Right, so, after IKEA and pool/souq day, it’s the pyramids. You can’t live in Egypt and say you haven’t seen the pyramids, so we did. Even though it was the high point of the whole trip, it’s also the hardest one to write about. I can’t really explain why.
We hired a guide for the whole day for 600LE, which included a driver and minibus. He was nice, very knowledgeable, and spoke English incredibly well – although by 3:00 we were teaching him a new English word: “hangry”. Even though we had intentions of getting to the pyramids fairly early, he was running a little late, so I don’t really know what time we got there. All I need to say is that it was very hot. After some strange security procedures (packing the bus, unpacking the bus, x-rays, metal detectors, repacking the bus), we went to buy our tickets. Giza plateau is 80LE/person ($10.25), and we also bought tickets to enter the second largest pyramid for 40LE each. The Great Pyramid was another 100LE, but we decided we could do it later.
The guide, Mohammed with a 4-year degree in tourism and an amazing wealth of knowledge about Egyptian history and mythology, told us all the stories we could possibly have wanted to know about the pyramids, one by one. We also stopped at a spot where the pictures are taken. It was all very tourist-y and awesome. We took a ton of very similar, very tan pictures. Many of them included camels, which, by the way, are everywhere around the pyramids. Some were just lying around waiting; some were being ridden by men trying to lure people onto them for photographs. The photographs were free, of course, but the story is that these touts won’t let you off their camels until you pay them an exorbitant amount of money, sometimes hundreds of pounds. Easy to resist, actually.
After the pyramids, we stopped at the Sphinx. More stories, more pictures. What do you even say about a place
almost 800,000 people visit every year? And many of you are those people. Giant piles of rocks, no one knows how they got there (but we can be pretty sure it wasn’t aliens); you can go inside of two of them, but the rooms are obviously empty now, and heavily vandalized with spray paint. No cameras are allowed inside the pyramids, so the only ones we can offer were taken quickly and aren’t very good. I would almost say that the culture on the plateau around the pyramids is more interesting than the pyramids themselves. Postcards won’t tell you that among all the tourists, there are hundreds of people just trying to squeeze a couple pounds out of anyone they can. It must work, too.

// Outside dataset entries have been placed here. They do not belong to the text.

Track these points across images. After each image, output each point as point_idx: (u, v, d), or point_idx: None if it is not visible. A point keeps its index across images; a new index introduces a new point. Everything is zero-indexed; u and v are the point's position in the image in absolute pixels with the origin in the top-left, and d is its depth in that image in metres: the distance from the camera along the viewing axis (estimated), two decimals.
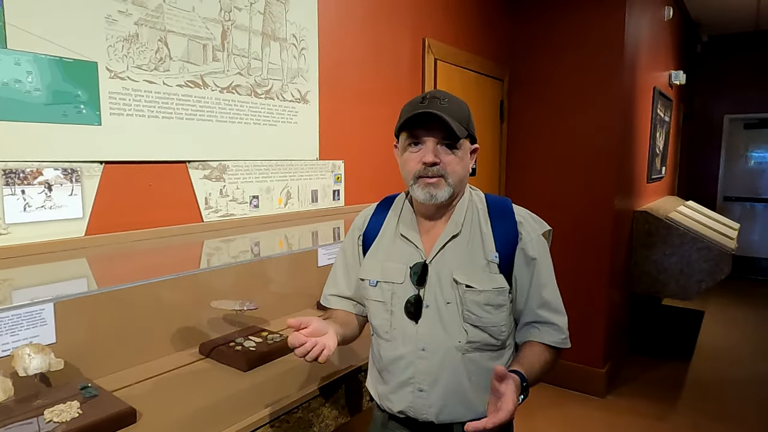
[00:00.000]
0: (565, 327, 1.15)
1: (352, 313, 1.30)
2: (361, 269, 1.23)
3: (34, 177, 1.24)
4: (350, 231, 1.32)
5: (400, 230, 1.20)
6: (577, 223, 3.30)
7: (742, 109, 6.23)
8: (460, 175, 1.11)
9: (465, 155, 1.12)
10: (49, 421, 1.07)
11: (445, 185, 1.10)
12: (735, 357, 3.98)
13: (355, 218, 1.32)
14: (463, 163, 1.12)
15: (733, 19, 5.40)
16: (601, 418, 3.05)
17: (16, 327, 1.20)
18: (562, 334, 1.14)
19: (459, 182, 1.12)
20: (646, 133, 3.96)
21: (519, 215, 1.16)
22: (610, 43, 3.15)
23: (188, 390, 1.32)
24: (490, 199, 1.20)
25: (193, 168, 1.59)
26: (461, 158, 1.11)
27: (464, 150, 1.12)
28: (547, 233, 1.18)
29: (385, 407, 1.20)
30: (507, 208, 1.17)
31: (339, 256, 1.33)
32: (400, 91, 2.50)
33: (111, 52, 1.36)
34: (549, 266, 1.17)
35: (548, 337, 1.13)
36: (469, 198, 1.19)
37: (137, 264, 1.41)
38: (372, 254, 1.23)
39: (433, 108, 1.06)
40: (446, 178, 1.09)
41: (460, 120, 1.08)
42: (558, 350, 1.15)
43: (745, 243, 6.02)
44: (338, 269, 1.32)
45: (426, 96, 1.10)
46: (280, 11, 1.84)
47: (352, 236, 1.30)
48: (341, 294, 1.30)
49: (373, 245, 1.23)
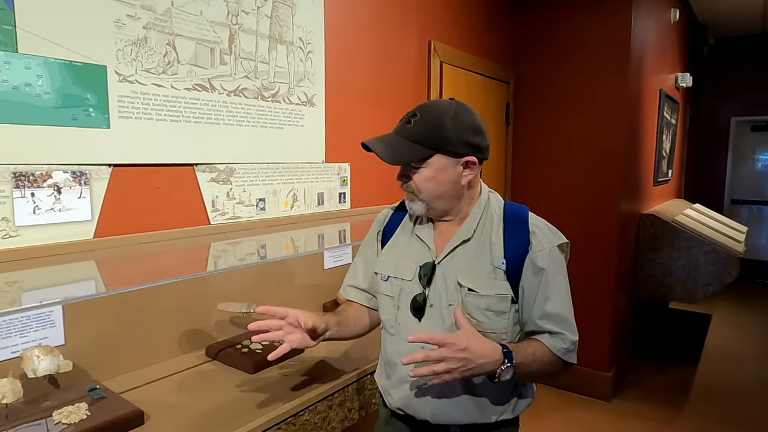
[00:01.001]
0: (569, 341, 1.11)
1: (365, 306, 1.33)
2: (377, 263, 1.26)
3: (44, 180, 1.25)
4: (373, 226, 1.36)
5: (416, 230, 1.22)
6: (583, 226, 3.29)
7: (749, 111, 6.20)
8: (431, 192, 1.12)
9: (439, 172, 1.10)
10: (58, 422, 1.07)
11: (417, 200, 1.14)
12: (742, 361, 3.95)
13: (378, 216, 1.36)
14: (435, 179, 1.10)
15: (740, 21, 5.38)
16: (606, 422, 3.03)
17: (25, 329, 1.21)
18: (564, 345, 1.11)
19: (434, 198, 1.13)
20: (653, 136, 3.95)
21: (534, 225, 1.15)
22: (616, 46, 3.14)
23: (195, 392, 1.33)
24: (508, 207, 1.19)
25: (200, 171, 1.60)
26: (432, 175, 1.10)
27: (436, 167, 1.10)
28: (563, 246, 1.16)
29: (387, 402, 1.22)
30: (523, 216, 1.16)
31: (360, 249, 1.37)
32: (406, 94, 2.50)
33: (120, 55, 1.37)
34: (560, 279, 1.13)
35: (550, 341, 1.11)
36: (487, 203, 1.18)
37: (145, 266, 1.42)
38: (388, 250, 1.26)
39: (397, 132, 1.10)
40: (417, 194, 1.13)
41: (423, 140, 1.08)
42: (563, 362, 1.12)
43: (753, 246, 5.97)
44: (358, 261, 1.37)
45: (408, 114, 1.12)
46: (287, 15, 1.85)
47: (373, 231, 1.34)
48: (358, 285, 1.34)
49: (390, 241, 1.27)
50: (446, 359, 0.98)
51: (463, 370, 0.99)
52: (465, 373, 1.00)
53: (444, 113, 1.09)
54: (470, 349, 0.99)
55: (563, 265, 1.15)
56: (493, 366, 1.01)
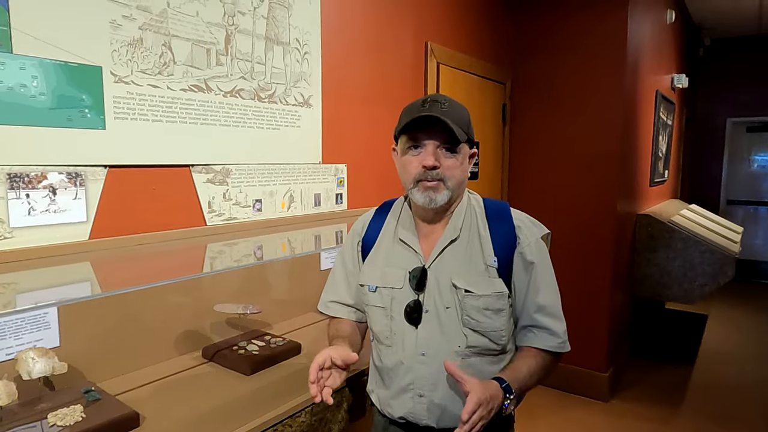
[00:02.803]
0: (561, 332, 1.14)
1: (353, 321, 1.29)
2: (361, 275, 1.23)
3: (39, 181, 1.24)
4: (349, 237, 1.31)
5: (399, 235, 1.19)
6: (580, 226, 3.29)
7: (745, 112, 6.22)
8: (458, 180, 1.12)
9: (464, 159, 1.13)
10: (53, 424, 1.07)
11: (444, 189, 1.10)
12: (738, 360, 3.97)
13: (354, 224, 1.32)
14: (462, 167, 1.12)
15: (736, 22, 5.40)
16: (604, 422, 3.03)
17: (20, 330, 1.20)
18: (558, 339, 1.14)
19: (458, 186, 1.13)
20: (649, 137, 3.96)
21: (517, 219, 1.16)
22: (613, 47, 3.16)
23: (191, 394, 1.32)
24: (488, 204, 1.20)
25: (196, 172, 1.60)
26: (461, 162, 1.11)
27: (464, 154, 1.12)
28: (545, 236, 1.18)
29: (386, 413, 1.20)
30: (505, 212, 1.17)
31: (338, 262, 1.32)
32: (403, 95, 2.50)
33: (115, 56, 1.36)
34: (548, 270, 1.16)
35: (543, 341, 1.13)
36: (468, 202, 1.19)
37: (141, 268, 1.41)
38: (371, 260, 1.22)
39: (435, 112, 1.06)
40: (445, 182, 1.09)
41: (461, 124, 1.08)
42: (556, 354, 1.15)
43: (749, 246, 6.00)
44: (338, 275, 1.31)
45: (427, 99, 1.10)
46: (284, 16, 1.85)
47: (351, 242, 1.29)
48: (342, 301, 1.30)
49: (372, 250, 1.23)
50: (482, 418, 0.96)
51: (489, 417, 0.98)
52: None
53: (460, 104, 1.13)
54: (492, 397, 0.98)
55: (548, 255, 1.18)
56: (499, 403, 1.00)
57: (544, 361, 1.13)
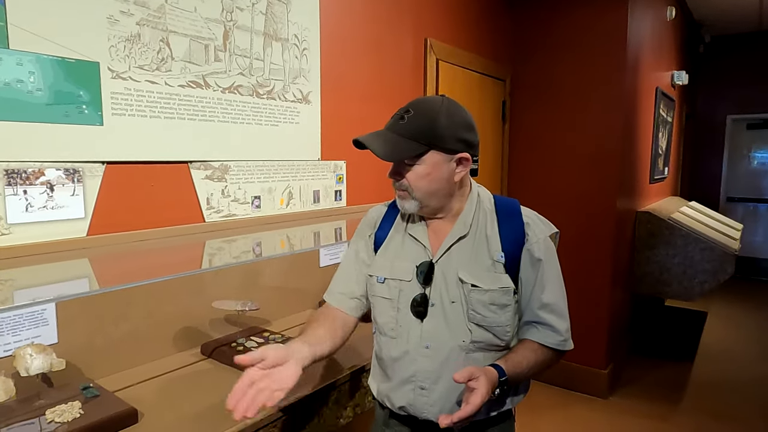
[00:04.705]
0: (563, 330, 1.15)
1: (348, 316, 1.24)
2: (371, 266, 1.24)
3: (36, 177, 1.24)
4: (361, 229, 1.31)
5: (409, 230, 1.21)
6: (580, 223, 3.29)
7: (745, 109, 6.21)
8: (425, 189, 1.11)
9: (433, 168, 1.10)
10: (51, 421, 1.07)
11: (410, 198, 1.13)
12: (738, 358, 3.97)
13: (367, 215, 1.32)
14: (430, 176, 1.10)
15: (736, 19, 5.39)
16: (603, 419, 3.04)
17: (17, 327, 1.20)
18: (560, 337, 1.14)
19: (428, 196, 1.12)
20: (649, 134, 3.95)
21: (527, 216, 1.17)
22: (613, 43, 3.15)
23: (190, 390, 1.32)
24: (498, 200, 1.21)
25: (194, 168, 1.59)
26: (427, 172, 1.10)
27: (430, 163, 1.09)
28: (554, 235, 1.19)
29: (386, 404, 1.21)
30: (515, 208, 1.18)
31: (350, 253, 1.30)
32: (402, 92, 2.50)
33: (113, 52, 1.36)
34: (554, 268, 1.17)
35: (545, 337, 1.14)
36: (478, 198, 1.19)
37: (139, 264, 1.41)
38: (382, 252, 1.23)
39: (390, 128, 1.10)
40: (410, 192, 1.12)
41: (418, 136, 1.07)
42: (557, 351, 1.16)
43: (748, 244, 6.00)
44: (350, 266, 1.29)
45: (401, 110, 1.11)
46: (282, 11, 1.84)
47: (364, 234, 1.29)
48: (352, 294, 1.26)
49: (384, 243, 1.24)
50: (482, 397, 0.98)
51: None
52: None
53: (437, 109, 1.08)
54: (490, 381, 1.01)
55: (555, 254, 1.19)
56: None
57: (544, 356, 1.14)
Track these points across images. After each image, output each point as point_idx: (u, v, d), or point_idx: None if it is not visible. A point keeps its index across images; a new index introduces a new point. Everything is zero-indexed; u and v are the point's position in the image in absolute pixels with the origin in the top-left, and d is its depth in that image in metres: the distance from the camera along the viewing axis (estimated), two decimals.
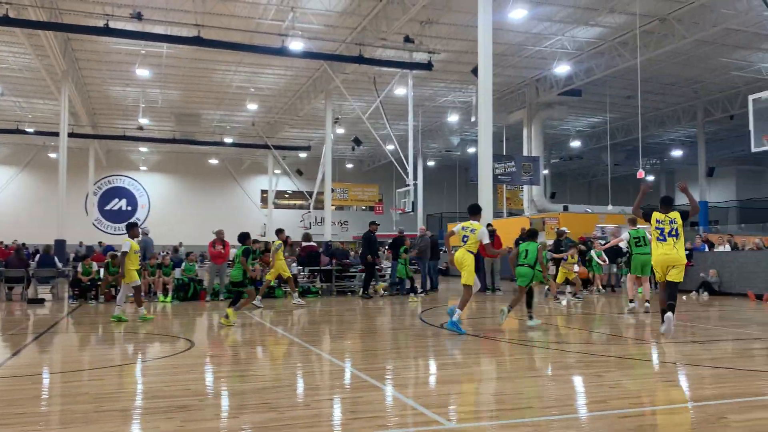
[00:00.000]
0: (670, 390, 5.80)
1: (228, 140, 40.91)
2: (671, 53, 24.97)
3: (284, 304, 15.02)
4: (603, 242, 17.58)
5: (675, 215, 8.98)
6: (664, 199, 9.32)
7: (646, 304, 12.18)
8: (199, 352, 7.99)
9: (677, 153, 46.39)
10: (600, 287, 17.50)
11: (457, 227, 9.85)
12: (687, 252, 17.70)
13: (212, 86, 31.13)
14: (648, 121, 36.56)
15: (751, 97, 14.83)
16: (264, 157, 46.53)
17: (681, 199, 12.79)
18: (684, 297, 16.38)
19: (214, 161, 48.74)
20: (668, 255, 8.80)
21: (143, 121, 34.71)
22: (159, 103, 33.80)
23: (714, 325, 10.26)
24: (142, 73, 27.06)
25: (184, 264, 16.56)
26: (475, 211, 9.91)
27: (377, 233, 17.57)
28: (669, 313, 8.61)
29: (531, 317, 10.23)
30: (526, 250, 10.35)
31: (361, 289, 16.78)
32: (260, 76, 29.57)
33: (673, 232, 8.88)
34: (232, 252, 19.58)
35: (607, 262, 17.71)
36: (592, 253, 17.25)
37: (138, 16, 19.46)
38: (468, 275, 9.44)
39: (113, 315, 11.41)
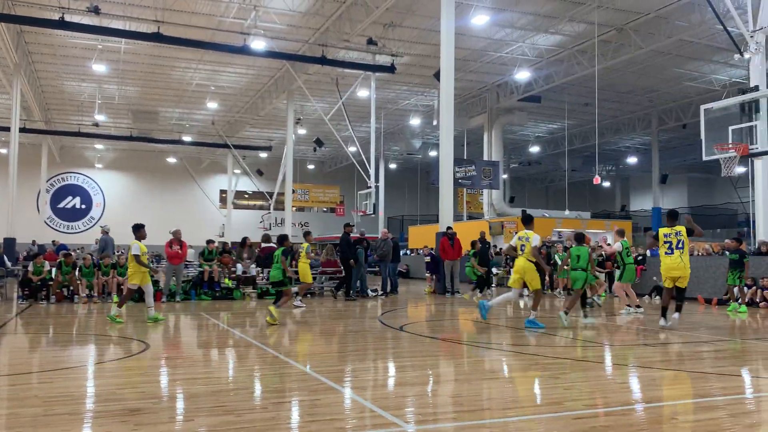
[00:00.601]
0: (622, 391, 5.94)
1: (187, 139, 40.27)
2: (628, 62, 25.63)
3: (242, 305, 14.85)
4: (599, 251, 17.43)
5: (680, 228, 9.92)
6: (670, 213, 10.33)
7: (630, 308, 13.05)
8: (154, 355, 7.83)
9: (632, 160, 47.59)
10: (561, 291, 17.85)
11: (514, 239, 10.58)
12: (641, 257, 18.28)
13: (171, 83, 30.61)
14: (604, 128, 37.42)
15: (702, 107, 15.27)
16: (223, 156, 45.94)
17: (638, 206, 13.20)
18: (637, 300, 16.79)
19: (172, 160, 47.91)
20: (676, 267, 9.93)
21: (99, 117, 33.90)
22: (116, 99, 33.07)
23: (665, 329, 10.53)
24: (99, 68, 26.45)
25: None
26: (528, 221, 10.58)
27: (336, 235, 17.59)
28: (676, 314, 10.09)
29: (586, 316, 10.99)
30: (578, 255, 10.96)
31: (344, 292, 16.76)
32: (221, 74, 29.21)
33: (680, 245, 9.86)
34: (190, 252, 19.30)
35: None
36: (557, 257, 17.62)
37: (95, 10, 19.01)
38: (535, 282, 10.28)
39: (149, 317, 11.12)
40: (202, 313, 13.00)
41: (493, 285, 21.54)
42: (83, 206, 47.28)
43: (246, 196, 50.99)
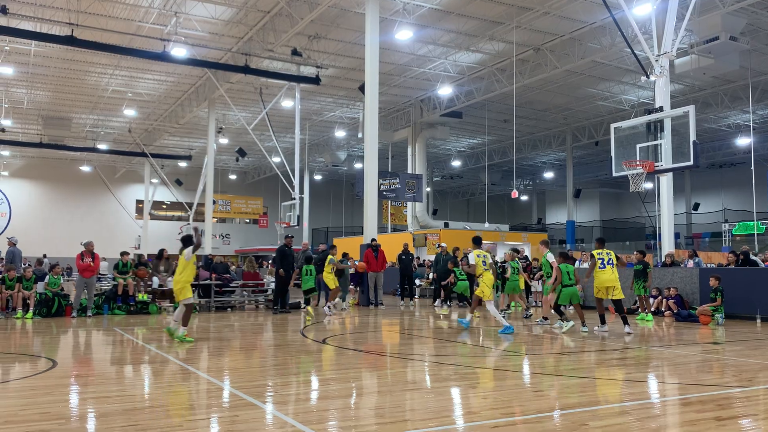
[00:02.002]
0: (537, 399, 6.12)
1: (102, 146, 38.67)
2: (544, 81, 26.70)
3: (158, 320, 14.34)
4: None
5: (610, 251, 11.86)
6: (600, 239, 12.41)
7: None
8: (62, 372, 7.43)
9: (548, 175, 49.45)
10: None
11: (472, 258, 11.81)
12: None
13: (86, 89, 29.38)
14: (522, 144, 38.74)
15: (612, 126, 16.05)
16: (140, 165, 44.37)
17: (553, 219, 13.73)
18: (552, 311, 17.38)
19: (85, 168, 45.87)
20: (609, 279, 11.59)
21: (5, 122, 32.08)
22: (25, 104, 31.42)
23: (578, 337, 10.97)
24: (5, 70, 25.08)
25: (48, 277, 15.36)
26: (477, 242, 12.27)
27: (259, 247, 17.27)
28: (626, 327, 11.47)
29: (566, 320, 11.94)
30: (568, 272, 11.79)
31: (274, 305, 16.34)
32: (139, 80, 28.29)
33: (610, 262, 11.63)
34: (102, 265, 18.50)
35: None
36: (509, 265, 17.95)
37: (2, 10, 18.03)
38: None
39: (177, 336, 10.18)
40: (116, 328, 12.46)
41: (416, 296, 21.79)
42: None
43: (164, 206, 49.45)
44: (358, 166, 40.38)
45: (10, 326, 12.67)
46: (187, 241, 10.72)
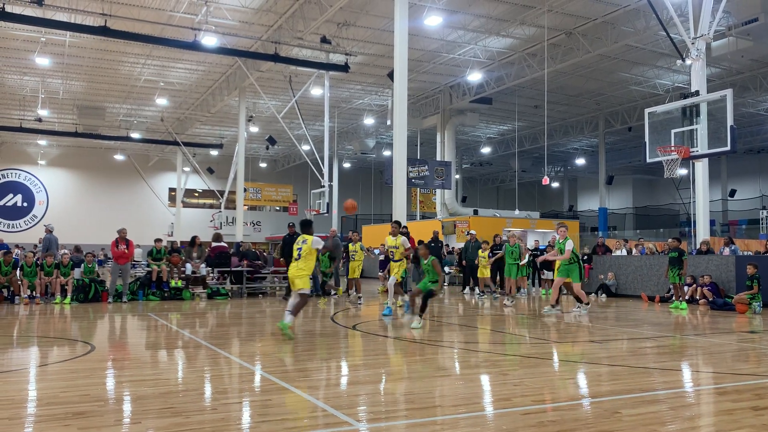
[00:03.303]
0: (569, 387, 6.08)
1: (135, 135, 39.27)
2: (576, 66, 26.24)
3: (191, 306, 14.60)
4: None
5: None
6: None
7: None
8: (100, 356, 7.62)
9: (580, 161, 48.74)
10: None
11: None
12: (586, 256, 18.75)
13: (119, 79, 29.82)
14: (553, 130, 38.23)
15: (647, 111, 15.77)
16: (173, 153, 44.98)
17: (585, 206, 13.52)
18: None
19: (119, 157, 46.67)
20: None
21: (42, 112, 32.74)
22: (60, 94, 32.02)
23: (610, 325, 10.85)
24: (42, 61, 25.56)
25: (83, 265, 15.73)
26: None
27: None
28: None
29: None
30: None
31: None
32: (171, 70, 28.61)
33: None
34: (137, 252, 18.85)
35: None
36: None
37: (38, 2, 18.35)
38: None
39: (281, 324, 9.38)
40: (150, 314, 12.72)
41: (445, 284, 21.78)
42: (25, 204, 45.62)
43: (196, 194, 50.09)
44: (386, 153, 40.34)
45: (49, 311, 13.03)
46: (306, 225, 9.62)
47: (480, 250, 17.34)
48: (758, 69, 27.24)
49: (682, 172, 17.47)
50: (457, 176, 40.56)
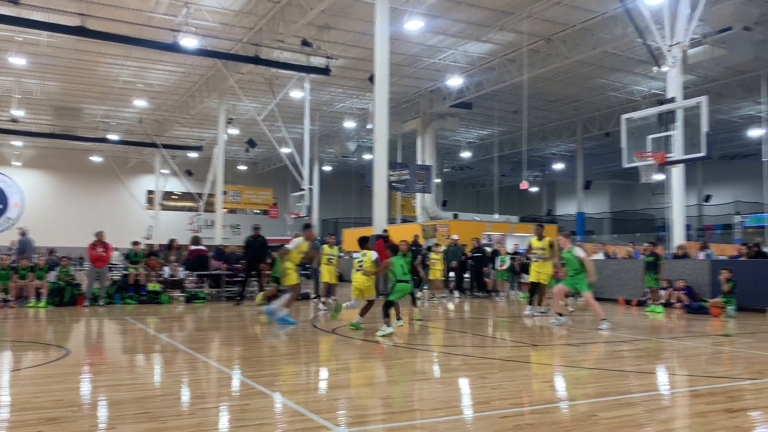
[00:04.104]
0: (546, 390, 6.13)
1: (113, 137, 38.81)
2: (555, 72, 26.50)
3: (169, 310, 14.45)
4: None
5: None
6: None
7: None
8: (75, 361, 7.51)
9: (558, 166, 49.17)
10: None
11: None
12: (563, 260, 18.98)
13: (97, 79, 29.48)
14: (532, 135, 38.50)
15: (624, 117, 15.98)
16: (151, 156, 44.52)
17: (563, 210, 13.57)
18: (560, 302, 17.35)
19: (97, 159, 46.09)
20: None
21: (18, 113, 32.22)
22: (37, 94, 31.56)
23: (588, 328, 10.95)
24: (18, 61, 25.19)
25: (58, 268, 15.50)
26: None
27: (270, 237, 17.13)
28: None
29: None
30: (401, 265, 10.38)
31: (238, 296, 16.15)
32: (150, 71, 28.35)
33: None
34: (114, 255, 18.64)
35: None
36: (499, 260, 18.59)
37: (14, 1, 18.10)
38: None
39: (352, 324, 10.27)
40: (127, 317, 12.57)
41: (425, 287, 21.80)
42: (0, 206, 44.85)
43: (174, 197, 49.62)
44: (367, 157, 40.32)
45: (23, 315, 12.81)
46: (365, 241, 10.85)
47: (432, 252, 17.61)
48: (732, 77, 27.73)
49: (659, 177, 17.72)
50: (438, 180, 40.67)
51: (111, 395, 5.67)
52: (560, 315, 11.43)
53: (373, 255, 10.23)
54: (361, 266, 10.16)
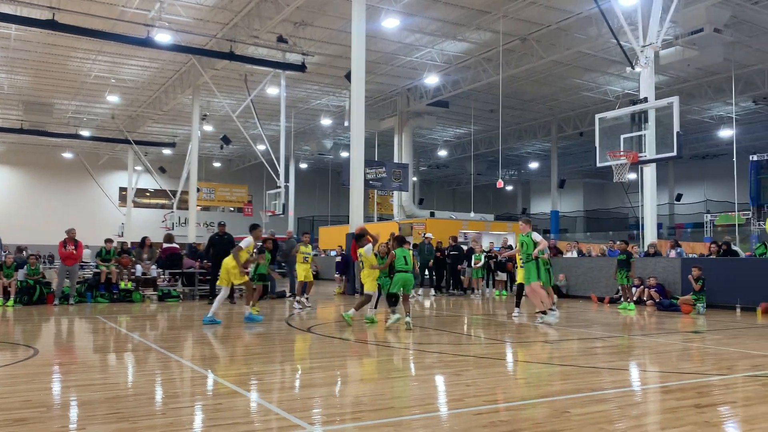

Anyway, after the pyramids we headed to the Egyptian Museum. Like almost every single other place in Egypt, photography is forbidden. This time I didn’t even try to sneak one, because there was nothing in that museum that you can’t find pictures of on the Internet. But again, Mohammed showed us that he “know[s] stuff” (his words, not mine), and it was all worth it. We could have made it around the pyramids without a guide. It wouldn’t have been as enjoyable, but possible. The museum, on the other hand, would have been insurmountable without someone to tell us what was actually worth looking at. Like this guy, whose eyes are made of something special (I was paying attention, I promise), and this guy, who was found in a room in front of the Sphinx that people now throw money into. And of course Tutankhamun, saved for last. We opted not to do the Mummy Room this time, because no one else wanted to pay 100 pounds and we could always go again later. There is a fascinating (and free) animal mummy room, though, which was great.
From the museum, we ate, went to the train station and boarded our train for home. The lesson there is to always check your ticket before you leave the ticket window.